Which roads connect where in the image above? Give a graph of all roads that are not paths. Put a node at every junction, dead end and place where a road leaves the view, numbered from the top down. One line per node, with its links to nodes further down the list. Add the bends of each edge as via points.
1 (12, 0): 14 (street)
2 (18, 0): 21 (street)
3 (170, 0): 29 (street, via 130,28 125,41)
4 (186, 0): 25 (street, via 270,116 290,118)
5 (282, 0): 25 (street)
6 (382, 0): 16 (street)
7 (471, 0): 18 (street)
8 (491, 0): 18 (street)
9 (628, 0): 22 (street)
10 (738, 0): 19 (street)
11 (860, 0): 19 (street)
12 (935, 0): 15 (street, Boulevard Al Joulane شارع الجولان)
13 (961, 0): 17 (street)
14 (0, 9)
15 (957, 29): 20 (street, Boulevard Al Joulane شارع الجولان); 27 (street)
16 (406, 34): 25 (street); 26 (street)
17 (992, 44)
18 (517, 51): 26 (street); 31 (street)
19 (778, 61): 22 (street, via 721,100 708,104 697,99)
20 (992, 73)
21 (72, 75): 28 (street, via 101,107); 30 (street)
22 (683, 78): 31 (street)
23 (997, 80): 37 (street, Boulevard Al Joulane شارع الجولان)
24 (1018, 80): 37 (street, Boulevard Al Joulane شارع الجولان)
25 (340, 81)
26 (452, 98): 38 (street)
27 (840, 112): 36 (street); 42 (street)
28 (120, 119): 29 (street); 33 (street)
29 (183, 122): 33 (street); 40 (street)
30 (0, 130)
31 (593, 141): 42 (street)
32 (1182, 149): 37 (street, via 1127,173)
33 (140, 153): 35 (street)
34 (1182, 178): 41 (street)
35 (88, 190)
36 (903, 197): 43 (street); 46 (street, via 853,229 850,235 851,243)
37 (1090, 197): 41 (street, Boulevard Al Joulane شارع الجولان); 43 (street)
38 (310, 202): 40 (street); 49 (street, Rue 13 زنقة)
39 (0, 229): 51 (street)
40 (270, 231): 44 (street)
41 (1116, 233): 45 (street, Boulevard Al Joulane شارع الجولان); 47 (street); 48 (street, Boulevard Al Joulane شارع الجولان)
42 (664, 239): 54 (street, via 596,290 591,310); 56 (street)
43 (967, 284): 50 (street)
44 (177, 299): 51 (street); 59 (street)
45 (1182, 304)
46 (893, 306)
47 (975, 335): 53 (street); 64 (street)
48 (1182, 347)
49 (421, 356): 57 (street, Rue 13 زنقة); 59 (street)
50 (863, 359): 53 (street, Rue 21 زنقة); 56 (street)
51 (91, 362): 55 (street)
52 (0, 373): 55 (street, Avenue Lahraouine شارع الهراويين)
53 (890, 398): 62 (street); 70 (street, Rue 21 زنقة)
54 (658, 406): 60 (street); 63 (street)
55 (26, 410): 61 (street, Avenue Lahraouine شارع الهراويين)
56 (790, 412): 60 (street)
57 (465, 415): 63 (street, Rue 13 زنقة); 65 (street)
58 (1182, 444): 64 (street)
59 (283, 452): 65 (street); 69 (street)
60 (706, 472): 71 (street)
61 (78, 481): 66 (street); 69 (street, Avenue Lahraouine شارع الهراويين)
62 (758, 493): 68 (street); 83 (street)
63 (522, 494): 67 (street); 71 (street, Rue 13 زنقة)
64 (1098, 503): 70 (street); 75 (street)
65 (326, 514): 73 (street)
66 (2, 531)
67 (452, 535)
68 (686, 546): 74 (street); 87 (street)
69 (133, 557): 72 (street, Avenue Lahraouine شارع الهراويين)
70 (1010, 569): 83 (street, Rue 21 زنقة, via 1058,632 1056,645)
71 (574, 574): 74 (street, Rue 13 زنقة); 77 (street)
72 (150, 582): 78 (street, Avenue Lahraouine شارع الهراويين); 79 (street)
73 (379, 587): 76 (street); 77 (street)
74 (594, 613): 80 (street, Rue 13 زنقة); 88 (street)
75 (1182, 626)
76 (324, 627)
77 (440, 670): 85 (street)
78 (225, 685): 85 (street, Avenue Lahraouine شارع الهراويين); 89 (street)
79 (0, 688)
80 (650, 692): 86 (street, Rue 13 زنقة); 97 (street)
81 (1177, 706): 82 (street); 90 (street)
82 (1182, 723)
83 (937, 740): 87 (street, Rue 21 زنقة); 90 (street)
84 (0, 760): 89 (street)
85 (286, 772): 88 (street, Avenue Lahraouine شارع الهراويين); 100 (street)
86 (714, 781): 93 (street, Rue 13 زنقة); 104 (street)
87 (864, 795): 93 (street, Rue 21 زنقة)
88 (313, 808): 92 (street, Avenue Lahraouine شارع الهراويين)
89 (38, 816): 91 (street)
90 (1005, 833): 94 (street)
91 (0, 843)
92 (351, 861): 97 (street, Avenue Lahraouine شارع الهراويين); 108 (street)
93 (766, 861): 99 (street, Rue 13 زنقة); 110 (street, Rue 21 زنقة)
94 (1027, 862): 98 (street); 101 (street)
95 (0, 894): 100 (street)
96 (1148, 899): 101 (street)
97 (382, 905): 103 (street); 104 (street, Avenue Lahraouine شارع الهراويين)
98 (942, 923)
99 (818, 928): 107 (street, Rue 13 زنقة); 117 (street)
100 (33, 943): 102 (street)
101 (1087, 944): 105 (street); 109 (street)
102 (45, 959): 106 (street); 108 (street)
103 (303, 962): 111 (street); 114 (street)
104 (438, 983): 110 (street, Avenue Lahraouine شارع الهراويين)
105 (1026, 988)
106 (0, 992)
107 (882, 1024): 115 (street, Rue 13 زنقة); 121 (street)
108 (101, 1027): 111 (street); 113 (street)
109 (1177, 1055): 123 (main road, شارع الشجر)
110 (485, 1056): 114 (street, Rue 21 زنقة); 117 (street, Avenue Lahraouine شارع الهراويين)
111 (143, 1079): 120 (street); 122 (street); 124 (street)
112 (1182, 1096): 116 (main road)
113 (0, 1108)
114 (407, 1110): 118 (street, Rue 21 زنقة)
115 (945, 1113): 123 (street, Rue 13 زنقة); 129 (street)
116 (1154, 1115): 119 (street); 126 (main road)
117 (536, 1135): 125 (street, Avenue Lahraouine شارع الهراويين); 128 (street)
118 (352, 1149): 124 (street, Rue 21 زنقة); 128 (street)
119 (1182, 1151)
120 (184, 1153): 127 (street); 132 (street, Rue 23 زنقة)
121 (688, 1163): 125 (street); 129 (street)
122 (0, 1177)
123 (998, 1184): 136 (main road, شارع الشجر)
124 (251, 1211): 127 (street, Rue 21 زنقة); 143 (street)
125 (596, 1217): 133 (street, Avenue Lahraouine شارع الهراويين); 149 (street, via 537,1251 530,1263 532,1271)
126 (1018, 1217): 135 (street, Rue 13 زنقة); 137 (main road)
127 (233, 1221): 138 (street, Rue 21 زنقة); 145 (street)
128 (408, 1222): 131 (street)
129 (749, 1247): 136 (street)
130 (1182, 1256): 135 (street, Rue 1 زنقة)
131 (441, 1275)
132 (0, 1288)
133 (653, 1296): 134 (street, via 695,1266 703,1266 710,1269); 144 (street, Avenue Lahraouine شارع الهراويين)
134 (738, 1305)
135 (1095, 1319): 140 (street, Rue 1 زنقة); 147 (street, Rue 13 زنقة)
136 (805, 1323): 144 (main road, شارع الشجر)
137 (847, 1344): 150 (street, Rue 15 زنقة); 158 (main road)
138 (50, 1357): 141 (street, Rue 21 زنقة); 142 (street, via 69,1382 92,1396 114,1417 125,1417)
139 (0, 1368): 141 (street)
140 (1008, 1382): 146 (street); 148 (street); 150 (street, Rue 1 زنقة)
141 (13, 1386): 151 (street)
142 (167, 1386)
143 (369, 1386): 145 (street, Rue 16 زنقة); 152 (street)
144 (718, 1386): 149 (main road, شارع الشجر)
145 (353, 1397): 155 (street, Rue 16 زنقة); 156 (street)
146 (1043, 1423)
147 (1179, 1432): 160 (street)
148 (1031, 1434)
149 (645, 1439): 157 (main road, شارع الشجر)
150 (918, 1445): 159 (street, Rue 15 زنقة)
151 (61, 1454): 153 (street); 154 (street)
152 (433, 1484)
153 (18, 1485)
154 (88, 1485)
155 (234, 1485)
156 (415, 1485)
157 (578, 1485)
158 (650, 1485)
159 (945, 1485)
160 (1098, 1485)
--------------------
Exercise details: Show every line from the entries above in which the word "الجولان" appears.

Answer for this exercise:
12 (935, 0): 15 (street, Boulevard Al Joulane شارع الجولان)
15 (957, 29): 20 (street, Boulevard Al Joulane شارع الجولان); 27 (street)
23 (997, 80): 37 (street, Boulevard Al Joulane شارع الجولان)
24 (1018, 80): 37 (street, Boulevard Al Joulane شارع الجولان)
37 (1090, 197): 41 (street, Boulevard Al Joulane شارع الجولان); 43 (street)
41 (1116, 233): 45 (street, Boulevard Al Joulane شارع الجولان); 47 (street); 48 (street, Boulevard Al Joulane شارع الجولان)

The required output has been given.